Book Review: Bleach 07 The Broken Coda by Tite Kubo

The book is always better.

I love Bleach with the exception of one big problem. Tite Kubo created Rukia Kuchiki – the kick ass soul reaper with a take-no-prisoners attitude whose full of snark. She is the farthest thing from a damsel in distress, and then Bleach Volume 07 happens.


When high school TK first witnessed the events of this manga in anime form, she was not happy. I did not want another ‘save the princess story’ from Bleach. Reading the manga, I got a different feel all together.

Rukia is not a damsel in distress. Since the events of the first book, she has fastidiously kept Ichigo’s situation a secret. No matter how meticulous she is, she knows it is impossible to hide for long. She then leaves of her own accord in order to save Ichigo.

She saved Ichigo (again).

…but he just can’t leave well enough alone.

Ow, right in the ship. Click to expand (source)

It’s thrilling to read through this knowing how the story plays out. You guys have no idea how many players they are in this simple encounter. There are so many emotions, laws and regrets mixing in this moment. Most of what you experience in The Broken Coda is from Ichigo’s perspective, which means you are ignorant to everything going on.

As a matter of fact, we readers have been ignorant all a long. It will be a few more volumes before we get a complete picture of why Rukia left, why she was attacked and why the events of the very first manga are so important. This is one of the things I love about Ichigo, though. He could care less about what he does or doesn’t know. He just acts on whatever he wants to do without giving a thought to consequences. This may be the first volume where he becomes painfully aware of the extent of those consequences.

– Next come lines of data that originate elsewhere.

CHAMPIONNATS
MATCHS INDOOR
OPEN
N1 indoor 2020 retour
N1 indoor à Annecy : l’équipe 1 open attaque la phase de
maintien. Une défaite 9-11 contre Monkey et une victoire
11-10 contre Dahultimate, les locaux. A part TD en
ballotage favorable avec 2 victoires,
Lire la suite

…Or maybe he’ll just decided to screw it all and do what he wants anyway.

p 85
(Source: Bleach 07 page 85)

Rain takes a center stage in this manga. I haven’t mentioned this before, but there is a lot of symbolism surrounding rain in this story. In a previous volume, rain was what connected the earth and the sky, like lost lovers. Never able to touch, rain is the only thing that connects their worlds. Moreover, rain is often associated with Ichigo’s emotions, starting and stopping depending on his confidence.

Lastly, one of my favorite aspects of Bleach that is almost exclusive to the manga are the little poems and phrases that Kubo includes in the beginning. For whatever reason, this one in particular stood out to me.

We should not shed tears

That is a surrender of the body to the heart

It is only proof

That we are beings that do not know

What to do with our hearts

– Bleach 07 The Broken Coda, page 3

In Conclusion:

  • I love Rukia ^_^
  • Lots of heavy emotion
  • Extremely good foreshadowing
  • Leaves the reader with a lot of mysteries (some of which I bet you don’t even realize)
  • Despite the serious tone of this manga, it still manages to be lighthearted with plenty of snark to make me happy.

Rating: 5 Stars

Kubo, Tite. The Broken Coda. Vol. 07. San Francisco, CA: Viz, 2005. Print. Bleach.